Coalescing keys on the hard fingerprint: while a query with fingerprint F is in flight to Snowflake, any further request with the same F attaches to the pending execution instead of issuing its own. When the upstream result returns, every waiter is served from it.

Coalescing vs caching

They are complementary, and both subject to the determinism gate:

CachingCoalescing
Targetsrepeated queries over timeidentical queries at the same instant
Savesthe whole executionthe duplicate concurrent executions
Windowuntil invalidationthe in-flight duration only
Needs a prior result?yesno — the first one is still running

Coalescing captures the savings that caching can't: the first time a herd of identical queries arrives, there is no cache entry yet, but there is still only one real query worth running.
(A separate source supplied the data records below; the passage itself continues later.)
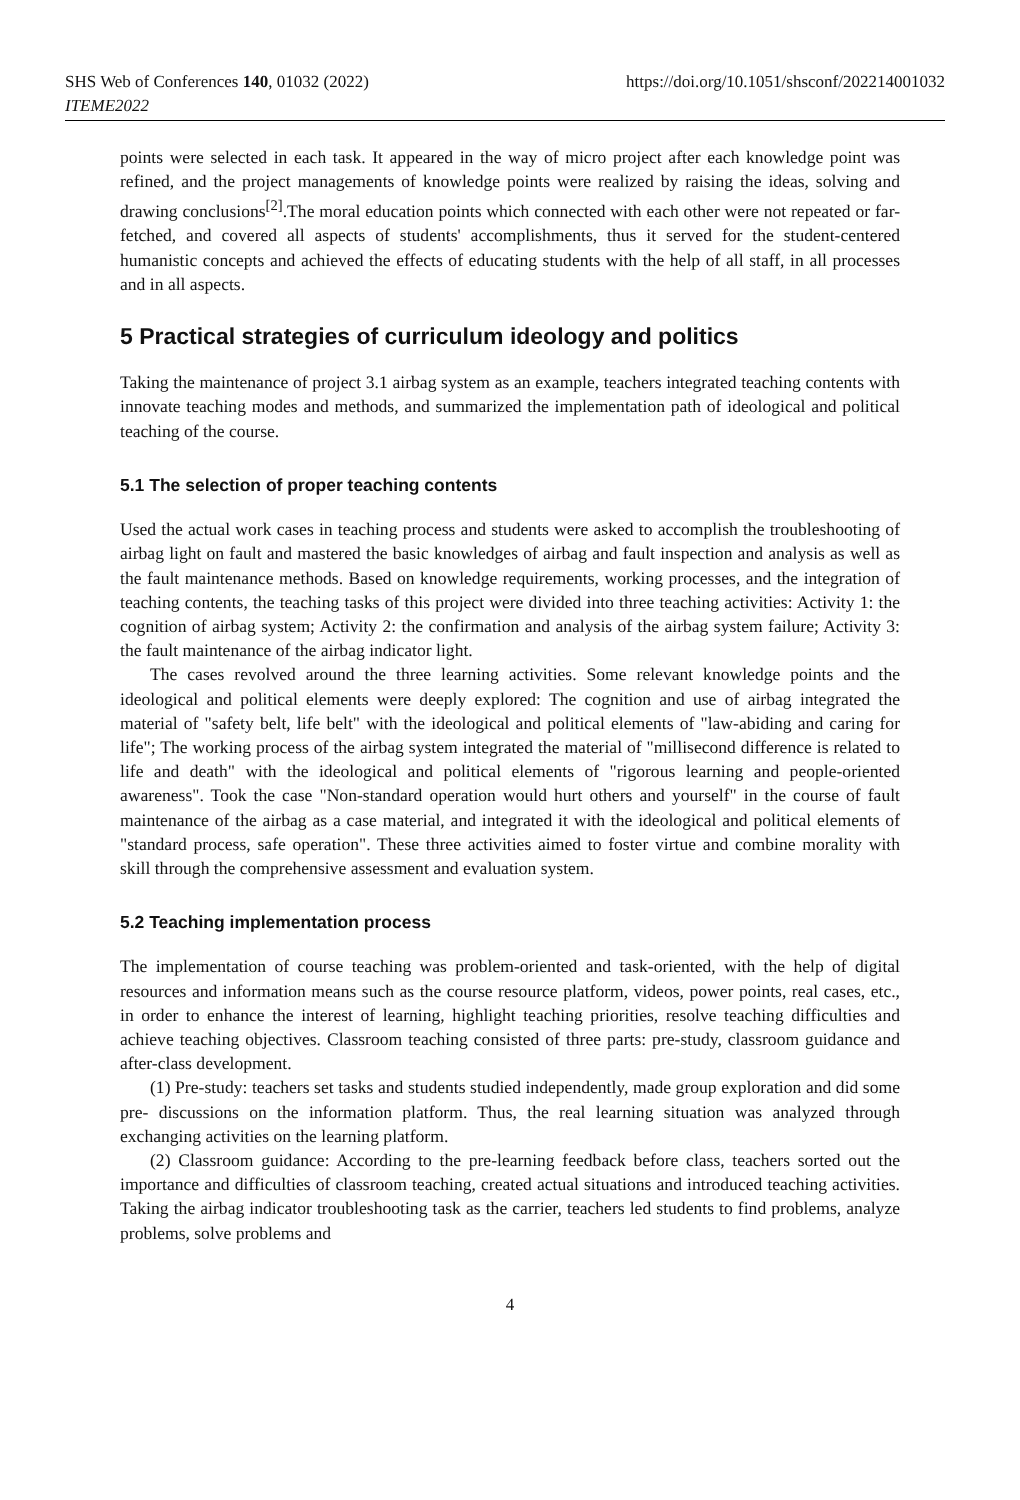SHS Web of Conferences 140, 01032 (2022)
ITEME2022
https://doi.org/10.1051/shsconf/202214001032
points were selected in each task. It appeared in the way of micro project after each knowledge point was refined, and the project managements of knowledge points were realized by raising the ideas, solving and drawing conclusions<sup>[2]</sup>.The moral education points which connected with each other were not repeated or far-fetched, and covered all aspects of students' accomplishments, thus it served for the student-centered humanistic concepts and achieved the effects of educating students with the help of all staff, in all processes and in all aspects.
5 Practical strategies of curriculum ideology and politics
Taking the maintenance of project 3.1 airbag system as an example, teachers integrated teaching contents with innovate teaching modes and methods, and summarized the implementation path of ideological and political teaching of the course.
5.1 The selection of proper teaching contents
Used the actual work cases in teaching process and students were asked to accomplish the troubleshooting of airbag light on fault and mastered the basic knowledges of airbag and fault inspection and analysis as well as the fault maintenance methods. Based on knowledge requirements, working processes, and the integration of teaching contents, the teaching tasks of this project were divided into three teaching activities: Activity 1: the cognition of airbag system; Activity 2: the confirmation and analysis of the airbag system failure; Activity 3: the fault maintenance of the airbag indicator light.
The cases revolved around the three learning activities. Some relevant knowledge points and the ideological and political elements were deeply explored: The cognition and use of airbag integrated the material of "safety belt, life belt" with the ideological and political elements of "law-abiding and caring for life"; The working process of the airbag system integrated the material of "millisecond difference is related to life and death" with the ideological and political elements of "rigorous learning and people-oriented awareness". Took the case "Non-standard operation would hurt others and yourself" in the course of fault maintenance of the airbag as a case material, and integrated it with the ideological and political elements of "standard process, safe operation". These three activities aimed to foster virtue and combine morality with skill through the comprehensive assessment and evaluation system.
5.2 Teaching implementation process
The implementation of course teaching was problem-oriented and task-oriented, with the help of digital resources and information means such as the course resource platform, videos, power points, real cases, etc., in order to enhance the interest of learning, highlight teaching priorities, resolve teaching difficulties and achieve teaching objectives. Classroom teaching consisted of three parts: pre-study, classroom guidance and after-class development.
(1) Pre-study: teachers set tasks and students studied independently, made group exploration and did some pre- discussions on the information platform. Thus, the real learning situation was analyzed through exchanging activities on the learning platform.
(2) Classroom guidance: According to the pre-learning feedback before class, teachers sorted out the importance and difficulties of classroom teaching, created actual situations and introduced teaching activities. Taking the airbag indicator troubleshooting task as the carrier, teachers led students to find problems, analyze problems, solve problems and
4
This is a major lever for BI dashboard costs, where many viewers hit the same tiles simultaneously.

Safety

Only determinism-gate-clean reads are coalesced — writes and non-deterministic queries each execute independently, and if anything is uncertain the requests fail open and run separately. Coalescing never changes a result; it only removes redundant executions of an identical one.